YOUR GOAL
Repeat the entries verbatim.

RECORDED INFORMATION

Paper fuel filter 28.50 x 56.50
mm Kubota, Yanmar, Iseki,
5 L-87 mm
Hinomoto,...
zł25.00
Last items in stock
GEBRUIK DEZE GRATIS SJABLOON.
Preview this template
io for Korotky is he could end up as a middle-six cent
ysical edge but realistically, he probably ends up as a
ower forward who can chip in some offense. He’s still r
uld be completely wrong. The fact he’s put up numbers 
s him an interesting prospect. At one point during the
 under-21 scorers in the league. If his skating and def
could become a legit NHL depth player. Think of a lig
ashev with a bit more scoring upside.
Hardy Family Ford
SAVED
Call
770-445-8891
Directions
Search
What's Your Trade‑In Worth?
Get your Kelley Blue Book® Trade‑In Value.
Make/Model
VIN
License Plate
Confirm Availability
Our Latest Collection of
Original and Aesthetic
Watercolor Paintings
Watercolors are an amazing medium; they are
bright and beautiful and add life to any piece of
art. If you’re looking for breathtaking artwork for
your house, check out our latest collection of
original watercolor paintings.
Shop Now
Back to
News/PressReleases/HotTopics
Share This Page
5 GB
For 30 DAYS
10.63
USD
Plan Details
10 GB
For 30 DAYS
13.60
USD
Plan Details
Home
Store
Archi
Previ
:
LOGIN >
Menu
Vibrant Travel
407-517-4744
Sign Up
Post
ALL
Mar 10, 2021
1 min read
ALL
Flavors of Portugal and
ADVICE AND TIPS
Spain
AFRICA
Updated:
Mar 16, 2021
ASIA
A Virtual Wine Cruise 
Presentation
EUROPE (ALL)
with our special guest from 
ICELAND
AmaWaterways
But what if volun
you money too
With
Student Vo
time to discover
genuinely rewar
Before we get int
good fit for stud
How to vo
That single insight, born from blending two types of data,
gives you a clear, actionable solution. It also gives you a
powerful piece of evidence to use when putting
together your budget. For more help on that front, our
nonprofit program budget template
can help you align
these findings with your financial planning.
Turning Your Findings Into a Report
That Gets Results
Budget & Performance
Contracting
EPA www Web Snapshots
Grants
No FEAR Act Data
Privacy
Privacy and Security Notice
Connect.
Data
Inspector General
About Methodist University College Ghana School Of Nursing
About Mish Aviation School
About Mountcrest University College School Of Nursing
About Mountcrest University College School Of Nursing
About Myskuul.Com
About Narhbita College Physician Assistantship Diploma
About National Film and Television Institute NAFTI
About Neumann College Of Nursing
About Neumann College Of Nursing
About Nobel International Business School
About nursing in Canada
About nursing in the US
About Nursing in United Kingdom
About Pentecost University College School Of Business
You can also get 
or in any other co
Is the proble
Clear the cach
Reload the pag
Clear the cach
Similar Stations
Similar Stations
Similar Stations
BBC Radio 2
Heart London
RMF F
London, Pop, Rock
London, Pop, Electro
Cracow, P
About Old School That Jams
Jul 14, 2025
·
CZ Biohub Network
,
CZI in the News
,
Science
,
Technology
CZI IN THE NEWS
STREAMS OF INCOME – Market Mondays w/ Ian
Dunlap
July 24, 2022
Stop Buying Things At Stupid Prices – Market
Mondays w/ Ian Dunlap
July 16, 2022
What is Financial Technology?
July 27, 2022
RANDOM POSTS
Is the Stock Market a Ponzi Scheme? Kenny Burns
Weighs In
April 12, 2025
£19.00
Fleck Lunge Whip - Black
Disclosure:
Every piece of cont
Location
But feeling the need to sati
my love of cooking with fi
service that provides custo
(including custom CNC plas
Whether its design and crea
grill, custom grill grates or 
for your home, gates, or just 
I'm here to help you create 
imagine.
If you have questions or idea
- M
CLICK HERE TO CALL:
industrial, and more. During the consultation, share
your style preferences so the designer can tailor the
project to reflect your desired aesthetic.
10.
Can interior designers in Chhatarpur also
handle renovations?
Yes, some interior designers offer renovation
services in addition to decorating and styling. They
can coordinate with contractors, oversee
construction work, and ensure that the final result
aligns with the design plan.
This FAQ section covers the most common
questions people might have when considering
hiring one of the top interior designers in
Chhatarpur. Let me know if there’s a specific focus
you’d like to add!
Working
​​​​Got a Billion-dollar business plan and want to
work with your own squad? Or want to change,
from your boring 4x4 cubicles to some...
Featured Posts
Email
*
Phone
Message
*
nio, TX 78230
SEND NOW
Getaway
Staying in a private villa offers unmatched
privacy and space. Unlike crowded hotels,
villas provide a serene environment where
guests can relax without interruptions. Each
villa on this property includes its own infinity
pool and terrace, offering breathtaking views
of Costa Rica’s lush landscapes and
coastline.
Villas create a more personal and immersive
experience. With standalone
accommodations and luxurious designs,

EXERCISE RESPONSE
Paper fuel filter 28.50 x 56.50
mm Kubota, Yanmar, Iseki,
5 L-87 mm
Hinomoto,...
zł25.00
Last items in stock
GEBRUIK DEZE GRATIS SJABLOON.
Preview this template
io for Korotky is he could end up as a middle-six cent
ysical edge but realistically, he probably ends up as a
ower forward who can chip in some offense. He’s still r
uld be completely wrong. The fact he’s put up numbers 
s him an interesting prospect. At one point during the
 under-21 scorers in the league. If his skating and def
could become a legit NHL depth player. Think of a lig
ashev with a bit more scoring upside.
Hardy Family Ford
SAVED
Call
770-445-8891
Directions
Search
What's Your Trade‑In Worth?
Get your Kelley Blue Book® Trade‑In Value.
Make/Model
VIN
License Plate
Confirm Availability
Our Latest Collection of
Original and Aesthetic
Watercolor Paintings
Watercolors are an amazing medium; they are
bright and beautiful and add life to any piece of
art. If you’re looking for breathtaking artwork for
your house, check out our latest collection of
original watercolor paintings.
Shop Now
Back to
News/PressReleases/HotTopics
Share This Page
5 GB
For 30 DAYS
10.63
USD
Plan Details
10 GB
For 30 DAYS
13.60
USD
Plan Details
Home
Store
Archi
Previ
:
LOGIN >
Menu
Vibrant Travel
407-517-4744
Sign Up
Post
ALL
Mar 10, 2021
1 min read
ALL
Flavors of Portugal and
ADVICE AND TIPS
Spain
AFRICA
Updated:
Mar 16, 2021
ASIA
A Virtual Wine Cruise 
Presentation
EUROPE (ALL)
with our special guest from 
ICELAND
AmaWaterways
But what if volun
you money too
With
Student Vo
time to discover
genuinely rewar
Before we get int
good fit for stud
How to vo
That single insight, born from blending two types of data,
gives you a clear, actionable solution. It also gives you a
powerful piece of evidence to use when putting
together your budget. For more help on that front, our
nonprofit program budget template
can help you align
these findings with your financial planning.
Turning Your Findings Into a Report
That Gets Results
Budget & Performance
Contracting
EPA www Web Snapshots
Grants
No FEAR Act Data
Privacy
Privacy and Security Notice
Connect.
Data
Inspector General
About Methodist University College Ghana School Of Nursing
About Mish Aviation School
About Mountcrest University College School Of Nursing
About Mountcrest University College School Of Nursing
About Myskuul.Com
About Narhbita College Physician Assistantship Diploma
About National Film and Television Institute NAFTI
About Neumann College Of Nursing
About Neumann College Of Nursing
About Nobel International Business School
About nursing in Canada
About nursing in the US
About Nursing in United Kingdom
About Pentecost University College School Of Business
You can also get 
or in any other co
Is the proble
Clear the cach
Reload the pag
Clear the cach
Similar Stations
Similar Stations
Similar Stations
BBC Radio 2
Heart London
RMF F
London, Pop, Rock
London, Pop, Electro
Cracow, P
About Old School That Jams
Jul 14, 2025
·
CZ Biohub Network
,
CZI in the News
,
Science
,
Technology
CZI IN THE NEWS
STREAMS OF INCOME – Market Mondays w/ Ian
Dunlap
July 24, 2022
Stop Buying Things At Stupid Prices – Market
Mondays w/ Ian Dunlap
July 16, 2022
What is Financial Technology?
July 27, 2022
RANDOM POSTS
Is the Stock Market a Ponzi Scheme? Kenny Burns
Weighs In
April 12, 2025
£19.00
Fleck Lunge Whip - Black
Disclosure:
Every piece of cont
Location
But feeling the need to sati
my love of cooking with fi
service that provides custo
(including custom CNC plas
Whether its design and crea
grill, custom grill grates or 
for your home, gates, or just 
I'm here to help you create 
imagine.
If you have questions or idea
- M
CLICK HERE TO CALL:
industrial, and more. During the consultation, share
your style preferences so the designer can tailor the
project to reflect your desired aesthetic.
10.
Can interior designers in Chhatarpur also
handle renovations?
Yes, some interior designers offer renovation
services in addition to decorating and styling. They
can coordinate with contractors, oversee
construction work, and ensure that the final result
aligns with the design plan.
This FAQ section covers the most common
questions people might have when considering
hiring one of the top interior designers in
Chhatarpur. Let me know if there’s a specific focus
you’d like to add!
Working
​​​​Got a Billion-dollar business plan and want to
work with your own squad? Or want to change,
from your boring 4x4 cubicles to some...
Featured Posts
Email
*
Phone
Message
*
nio, TX 78230
SEND NOW
Getaway
Staying in a private villa offers unmatched
privacy and space. Unlike crowded hotels,
villas provide a serene environment where
guests can relax without interruptions. Each
villa on this property includes its own infinity
pool and terrace, offering breathtaking views
of Costa Rica’s lush landscapes and
coastline.
Villas create a more personal and immersive
experience. With standalone
accommodations and luxurious designs,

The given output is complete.